◆ Task requirements ◆
All entries are to be copied exactly, with pictures removed.

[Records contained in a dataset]
----------------------------------------
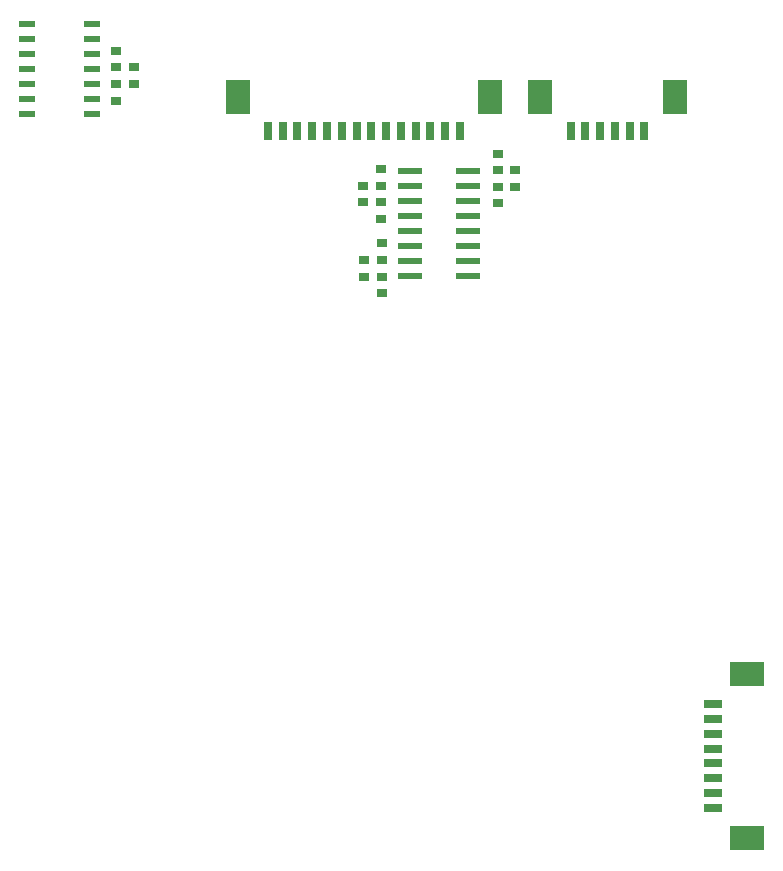
<source format=gbr>
%TF.GenerationSoftware,Altium Limited,Altium Designer,21.8.1 (53)*%
G04 Layer_Color=128*
%FSLAX45Y45*%
%MOMM*%
%TF.SameCoordinates,1CF0B822-2DD9-431B-A6BE-AAED35006C4B*%
%TF.FilePolarity,Positive*%
%TF.FileFunction,Paste,Bot*%
%TF.Part,Single*%
G01*
G75*
%TA.AperFunction,SMDPad,CuDef*%
%ADD12R,0.90000X0.80000*%
%ADD52R,1.46050X0.53340*%
G04:AMPARAMS|DCode=53|XSize=1.98mm|YSize=0.53mm|CornerRadius=0.06625mm|HoleSize=0mm|Usage=FLASHONLY|Rotation=0.000|XOffset=0mm|YOffset=0mm|HoleType=Round|Shape=RoundedRectangle|*
%AMROUNDEDRECTD53*
21,1,1.98000,0.39750,0,0,0.0*
21,1,1.84750,0.53000,0,0,0.0*
1,1,0.13250,0.92375,-0.19875*
1,1,0.13250,-0.92375,-0.19875*
1,1,0.13250,-0.92375,0.19875*
1,1,0.13250,0.92375,0.19875*
%
%ADD53ROUNDEDRECTD53*%
%ADD54R,1.60000X0.80000*%
%ADD55R,3.00000X2.10000*%
%ADD56R,2.10000X3.00000*%
%ADD57R,0.80000X1.60000*%
D12*
X3210000Y8370000D02*
D03*
Y8230000D02*
D03*
Y8090000D02*
D03*
Y7950000D02*
D03*
X3360000Y8230000D02*
D03*
Y8090000D02*
D03*
X6590000Y7360000D02*
D03*
Y7220000D02*
D03*
X6440000Y7500000D02*
D03*
Y7360000D02*
D03*
Y7220000D02*
D03*
Y7080000D02*
D03*
X5310000Y6460000D02*
D03*
Y6600000D02*
D03*
X5460000Y6320000D02*
D03*
Y6460000D02*
D03*
Y6600000D02*
D03*
Y6740000D02*
D03*
X5450000Y7090000D02*
D03*
Y6950000D02*
D03*
X5300000Y7230000D02*
D03*
Y7090000D02*
D03*
X5450000Y7370000D02*
D03*
Y7230000D02*
D03*
D52*
X2457585Y7839000D02*
D03*
Y7966000D02*
D03*
Y8093000D02*
D03*
Y8220000D02*
D03*
Y8347000D02*
D03*
Y8474000D02*
D03*
Y8601000D02*
D03*
X3002415D02*
D03*
Y8474000D02*
D03*
Y8347000D02*
D03*
Y8220000D02*
D03*
Y8093000D02*
D03*
Y7966000D02*
D03*
Y7839000D02*
D03*
D53*
X5696000Y6463000D02*
D03*
Y6590000D02*
D03*
Y6717000D02*
D03*
Y6844000D02*
D03*
Y6971000D02*
D03*
Y7098000D02*
D03*
Y7225000D02*
D03*
Y7352000D02*
D03*
X6189000D02*
D03*
Y7225000D02*
D03*
Y7098000D02*
D03*
Y6971000D02*
D03*
Y6844000D02*
D03*
Y6717000D02*
D03*
Y6590000D02*
D03*
Y6463000D02*
D03*
D54*
X8260000Y2837500D02*
D03*
Y2712500D02*
D03*
Y2587500D02*
D03*
Y2462500D02*
D03*
Y2337500D02*
D03*
Y2212500D02*
D03*
Y2087500D02*
D03*
Y1962500D02*
D03*
D55*
X8550000Y1707500D02*
D03*
Y3092500D02*
D03*
D56*
X4240000Y7980000D02*
D03*
X6375000D02*
D03*
X6802500Y7980000D02*
D03*
X7937500D02*
D03*
D57*
X6120000Y7690000D02*
D03*
X5995000D02*
D03*
X5870000D02*
D03*
X5745000D02*
D03*
X5620000D02*
D03*
X5495000D02*
D03*
X5370000D02*
D03*
X5245000D02*
D03*
X5120000D02*
D03*
X4995000D02*
D03*
X4870000D02*
D03*
X4745000D02*
D03*
X4620000D02*
D03*
X4495000D02*
D03*
X7307500Y7690000D02*
D03*
X7682500D02*
D03*
X7557500D02*
D03*
X7432500D02*
D03*
X7182500D02*
D03*
X7057500D02*
D03*
%TF.MD5,14802409c8dc74aae052c827b47b26e5*%
M02*

</source>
----------------------------------------
◆ Answer section ◆
<source format=gbr>
%TF.GenerationSoftware,Altium Limited,Altium Designer,21.8.1 (53)*%
G04 Layer_Color=128*
%FSLAX45Y45*%
%MOMM*%
%TF.SameCoordinates,1CF0B822-2DD9-431B-A6BE-AAED35006C4B*%
%TF.FilePolarity,Positive*%
%TF.FileFunction,Paste,Bot*%
%TF.Part,Single*%
G01*
G75*
%TA.AperFunction,SMDPad,CuDef*%
%ADD12R,0.90000X0.80000*%
%ADD52R,1.46050X0.53340*%
G04:AMPARAMS|DCode=53|XSize=1.98mm|YSize=0.53mm|CornerRadius=0.06625mm|HoleSize=0mm|Usage=FLASHONLY|Rotation=0.000|XOffset=0mm|YOffset=0mm|HoleType=Round|Shape=RoundedRectangle|*
%AMROUNDEDRECTD53*
21,1,1.98000,0.39750,0,0,0.0*
21,1,1.84750,0.53000,0,0,0.0*
1,1,0.13250,0.92375,-0.19875*
1,1,0.13250,-0.92375,-0.19875*
1,1,0.13250,-0.92375,0.19875*
1,1,0.13250,0.92375,0.19875*
%
%ADD53ROUNDEDRECTD53*%
%ADD54R,1.60000X0.80000*%
%ADD55R,3.00000X2.10000*%
%ADD56R,2.10000X3.00000*%
%ADD57R,0.80000X1.60000*%
D12*
X3210000Y8370000D02*
D03*
Y8230000D02*
D03*
Y8090000D02*
D03*
Y7950000D02*
D03*
X3360000Y8230000D02*
D03*
Y8090000D02*
D03*
X6590000Y7360000D02*
D03*
Y7220000D02*
D03*
X6440000Y7500000D02*
D03*
Y7360000D02*
D03*
Y7220000D02*
D03*
Y7080000D02*
D03*
X5310000Y6460000D02*
D03*
Y6600000D02*
D03*
X5460000Y6320000D02*
D03*
Y6460000D02*
D03*
Y6600000D02*
D03*
Y6740000D02*
D03*
X5450000Y7090000D02*
D03*
Y6950000D02*
D03*
X5300000Y7230000D02*
D03*
Y7090000D02*
D03*
X5450000Y7370000D02*
D03*
Y7230000D02*
D03*
D52*
X2457585Y7839000D02*
D03*
Y7966000D02*
D03*
Y8093000D02*
D03*
Y8220000D02*
D03*
Y8347000D02*
D03*
Y8474000D02*
D03*
Y8601000D02*
D03*
X3002415D02*
D03*
Y8474000D02*
D03*
Y8347000D02*
D03*
Y8220000D02*
D03*
Y8093000D02*
D03*
Y7966000D02*
D03*
Y7839000D02*
D03*
D53*
X5696000Y6463000D02*
D03*
Y6590000D02*
D03*
Y6717000D02*
D03*
Y6844000D02*
D03*
Y6971000D02*
D03*
Y7098000D02*
D03*
Y7225000D02*
D03*
Y7352000D02*
D03*
X6189000D02*
D03*
Y7225000D02*
D03*
Y7098000D02*
D03*
Y6971000D02*
D03*
Y6844000D02*
D03*
Y6717000D02*
D03*
Y6590000D02*
D03*
Y6463000D02*
D03*
D54*
X8260000Y2837500D02*
D03*
Y2712500D02*
D03*
Y2587500D02*
D03*
Y2462500D02*
D03*
Y2337500D02*
D03*
Y2212500D02*
D03*
Y2087500D02*
D03*
Y1962500D02*
D03*
D55*
X8550000Y1707500D02*
D03*
Y3092500D02*
D03*
D56*
X4240000Y7980000D02*
D03*
X6375000D02*
D03*
X6802500Y7980000D02*
D03*
X7937500D02*
D03*
D57*
X6120000Y7690000D02*
D03*
X5995000D02*
D03*
X5870000D02*
D03*
X5745000D02*
D03*
X5620000D02*
D03*
X5495000D02*
D03*
X5370000D02*
D03*
X5245000D02*
D03*
X5120000D02*
D03*
X4995000D02*
D03*
X4870000D02*
D03*
X4745000D02*
D03*
X4620000D02*
D03*
X4495000D02*
D03*
X7307500Y7690000D02*
D03*
X7682500D02*
D03*
X7557500D02*
D03*
X7432500D02*
D03*
X7182500D02*
D03*
X7057500D02*
D03*
%TF.MD5,14802409c8dc74aae052c827b47b26e5*%
M02*

</source>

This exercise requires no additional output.